Türkiye Cumhuriyeti üniter bir devlet olarak, bütün vatandaşlarına eşit haklar sunan kanunları ile bölgesinde huzur ülkesi olma yolunda emin adımlarla ilerlerken, iç ve dış mihrakların tahrik ve yönlendirmeleriyle hareket eden terör örgütlerine ve işbirlikçilerine karşı amansız mücadelesini sürdürmeye devam etmektedir. Türk İstiklal Harbinden verilen şehit sayısından daha çok insanını 1984 yılından bu yana sürdürülen terörle mücadele kapsamında kaybeden bir ülke olması hasebiyle de, dünya kamuoyuna ve insanlığa terörizmin kötülüklerini her türlü platformlarda duyurmaya çalışmaktadır. Öte yandan Türkiye Cumhuriyeti devletinin güvenlik ve bekası için Türk Silahlı Kuvvetleri ve İçişleri Bakanlığı bünyesindeki Jandarma ve Polis Teşkilatıyla koordineli olarak terörle mücadele gelişen teknolojik silahlarla sürdürülmekte, mümkün olduğunca az personel zayiatıyla terörizmin ülkeye ve vatandaşlara verdiği zarar bertaraf edilmeye çalışılmaktadır.
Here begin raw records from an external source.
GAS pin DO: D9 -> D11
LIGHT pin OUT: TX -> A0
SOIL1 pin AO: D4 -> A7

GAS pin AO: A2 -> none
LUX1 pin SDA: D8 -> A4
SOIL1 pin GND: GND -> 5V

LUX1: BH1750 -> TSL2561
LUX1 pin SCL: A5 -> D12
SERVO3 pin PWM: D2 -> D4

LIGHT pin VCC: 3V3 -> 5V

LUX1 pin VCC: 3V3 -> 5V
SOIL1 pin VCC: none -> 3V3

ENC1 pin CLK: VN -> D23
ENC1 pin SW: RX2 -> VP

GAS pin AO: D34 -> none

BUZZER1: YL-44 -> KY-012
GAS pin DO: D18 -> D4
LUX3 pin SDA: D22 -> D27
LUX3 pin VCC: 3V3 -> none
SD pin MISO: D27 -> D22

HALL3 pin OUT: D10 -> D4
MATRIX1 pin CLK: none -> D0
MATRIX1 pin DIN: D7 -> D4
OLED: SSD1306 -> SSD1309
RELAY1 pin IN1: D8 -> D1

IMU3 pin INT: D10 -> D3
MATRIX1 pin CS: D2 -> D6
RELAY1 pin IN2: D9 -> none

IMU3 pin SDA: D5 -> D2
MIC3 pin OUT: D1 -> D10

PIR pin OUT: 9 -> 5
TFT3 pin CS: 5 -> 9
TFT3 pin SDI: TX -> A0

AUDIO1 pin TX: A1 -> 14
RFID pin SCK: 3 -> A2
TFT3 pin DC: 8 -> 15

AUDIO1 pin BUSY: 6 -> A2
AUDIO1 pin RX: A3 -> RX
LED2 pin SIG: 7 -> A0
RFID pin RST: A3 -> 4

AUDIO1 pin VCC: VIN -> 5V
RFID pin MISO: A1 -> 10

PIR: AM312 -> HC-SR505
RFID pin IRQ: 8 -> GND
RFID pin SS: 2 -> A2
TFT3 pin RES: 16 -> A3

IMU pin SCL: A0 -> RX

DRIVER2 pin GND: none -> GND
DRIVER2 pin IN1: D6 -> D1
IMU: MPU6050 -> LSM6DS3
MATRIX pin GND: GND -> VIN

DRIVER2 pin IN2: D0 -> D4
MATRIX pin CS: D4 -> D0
Burada vatandaşlar tarafından unutulmaması gereken husus, canlarını bu ülke uğruna çekinmeden feda eden kahraman şehitleri ve gazileri her daim hatırlamak, milli hafızada hatıralarının her daim canlı tutulmasını sağlamak özellikle de ülkenin yarınlarında söz sahibi olacak genç kuşağın bu milli bilinçle yetiştirilmesini gerçekleştirmek olmalıdır.
KAYNAKÇA
Emniyet Genel Müdürlüğü, Terörle Mücadelede Kocaeli Şehitleri Listesi; Jandarma Genel Komutanlığı Arşivi, Terörle Mücadelede Kocaeli Şehitleri Listesi; Kara Kuvvetleri Komutanlığı Arşivi, Terörle Mücadelede Kocaeli Şehitleri Listesi; Ö. Faruk CANTENAR Fatih TÜMLÜ, “PKK Terör Örgütünün Eylemlerinin Güvenlik Güçleri Zayiatı Açısından Analizi”, Kara Harp Okulu Bilim Dergisi, c. 26, sy: 1, Haziran 2016, s. 1-22; Rüştü Salim Savaş BİÇER, “Uluslararası Çatışmaları Değişen Yapısında Terörün Yeri ve Önemi Üzerine Bir İnceleme”, Savunma Bilimleri Dergisi, MSÜ, Kara Harp Okulu Basımevi, c.18/2, sy: 36, Kasım 2019, s. 110-133.